Deutscher Kongress für Orthopädie und Unfallchirurgie (DKOU 2019). Berlin, 22.-25.10.2019. Düsseldorf: German Medical Science GMS Publishing House; 2019. DocAB31-1210

doi: 10.3205/19dkou186, urn:nbn:de:0183-19dkou1866

Published: October 22, 2019

© 2019 Bell et al.
This is an Open Access article distributed under the terms of the Creative Commons Attribution 4.0 License. See license information at



Objectives: Musculoskeletal regeneration is essential for the functional outcome and patient mobility after total knee arthroplasty (TKA). Increasing prevalence of TKA in younger, active patients emphasizes the importance of implant longevity and rapid treatment recovery. Little is known regarding the long-term effects of TKA on skeletal muscle architecture and its impact on in vivo knee joint loadings. The aim of the present study was thus to assess the association of changes in skeletal muscle characteristics with forces acting in the tibiofemoral joint.

Methods: Instrumented knee prostheses [1] were used for precise in vivo measurements of tibiofemoral joint contact forces in 8 patients [5 men, 3 women, mean age, 69 years (60-75), BMI, 29.7 kg/m2 (25-36)] receiving unilateral TKA. Patients underwent radiological assessments prior to surgery and up to 3 years postoperatively. Knee joint loadings were quantified from 8 to 50 months postoperatively during daily activities, including walking, stair climbing and standing exercises. To examine knee muscle composition, axial computed tomography scans of the lower thigh were analyzed, using Amira-Avizo and ImageJ software, to quantify individual muscle damage as a result of surgery. Hence, skeletal muscle volume (SMV), cross sectional area (CSA) and mean radiation attenuation characteristics of lean muscle and intramuscular adipose tissue were calculated.

Results and conclusion: Overall and surprisingly, a decrease in SMV was observed for the quadriceps femoris, vastus lateralis and vastus medialis muscle. These lower postoperative SMV measures were, thereby, associated with a reduction in intramuscular adipose tissue content. Low muscle attenuation values, as a measure of high muscle fat content, were inversely correlated to the CSA across all muscles analysed, indicating fatty atrophy. In all investigated thigh muscles, increased joint contact forces in level walking were significantly correlated with lower mean muscle radiation attenuation values and, hence, a higher muscle fat content.
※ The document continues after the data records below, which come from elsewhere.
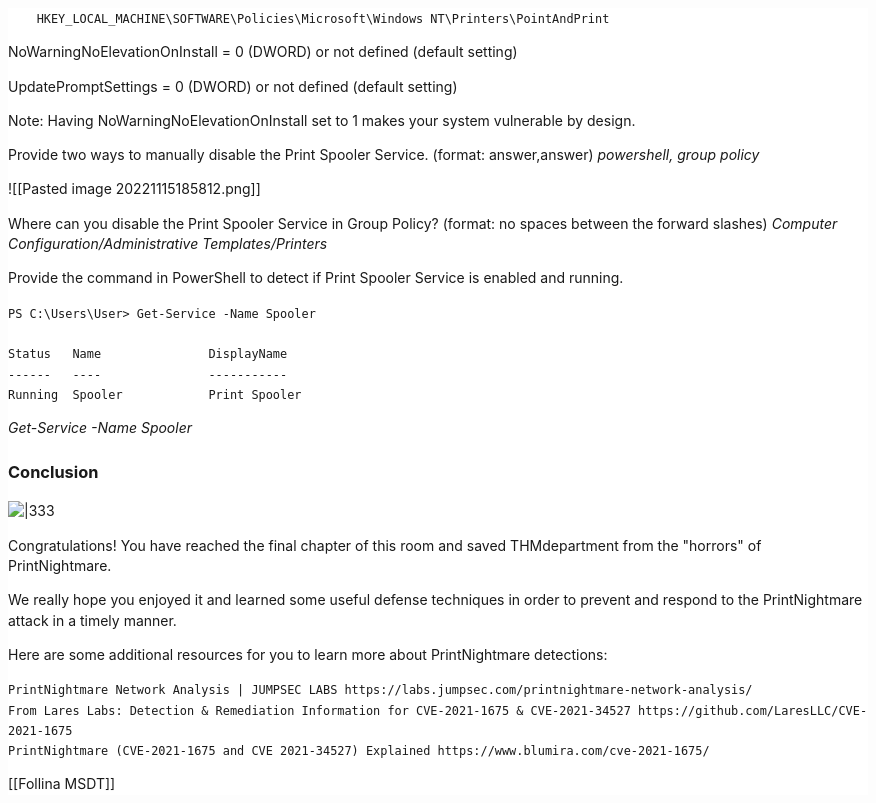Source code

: 		HKEY_LOCAL_MACHINE\SOFTWARE\Policies\Microsoft\Windows NT\Printers\PointAndPrint

NoWarningNoElevationOnInstall = 0 (DWORD) or not defined (default setting)

UpdatePromptSettings = 0 (DWORD) or not defined (default setting)

Note: Having NoWarningNoElevationOnInstall set to 1 makes your system vulnerable by design.


Provide two ways to manually disable the Print Spooler Service. (format: answer,answer)
*powershell, group policy*

![[Pasted image 20221115185812.png]]

Where can you disable the Print Spooler Service in Group Policy? (format: no spaces between the forward slashes)
*Computer Configuration/Administrative Templates/Printers*



Provide the command in PowerShell to detect if Print Spooler Service is enabled and running.

```
PS C:\Users\User> Get-Service -Name Spooler

Status   Name               DisplayName
------   ----               -----------
Running  Spooler            Print Spooler
```
*Get-Service -Name Spooler*

###  Conclusion 

![|333](https://i.ibb.co/sFVbzp5/The-End-doodle-drawing-by-hand-on-white-paper.jpg)

Congratulations! You have reached the final chapter of this room and saved THMdepartment from the "horrors" of PrintNightmare.

We really hope you enjoyed it and learned some useful defense techniques in order to prevent and respond to the PrintNightmare attack in a timely manner. 

Here are some additional resources for you to learn more about PrintNightmare detections: 

    PrintNightmare Network Analysis | JUMPSEC LABS https://labs.jumpsec.com/printnightmare-network-analysis/
    From Lares Labs: Detection & Remediation Information for CVE-2021-1675 & CVE-2021-34527 https://github.com/LaresLLC/CVE-2021-1675
    PrintNightmare (CVE-2021-1675 and CVE 2021-34527) Explained https://www.blumira.com/cve-2021-1675/



[[Follina MSDT]]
TKA should enhance mobility and, in combination with postoperative training, contribute to an improved muscle status, which protects the artificial joint from high loads. Our data shows, however, that the protective effect of the periarticular muscles is reduced in the case of postoperative muscle atrophy. Furthermore, the preliminary results of our study show the importance of training or treating muscles in order to avoid postoperative atrophy and thereby higher joint loads.


Heinlein B, Graichen F, Bender A, Rohlmann A, Bergmann G. Design, calibration and pre-clinical testing of an instrumented tibial tray. J Biomech. 2007;40 Suppl 1:S4-10.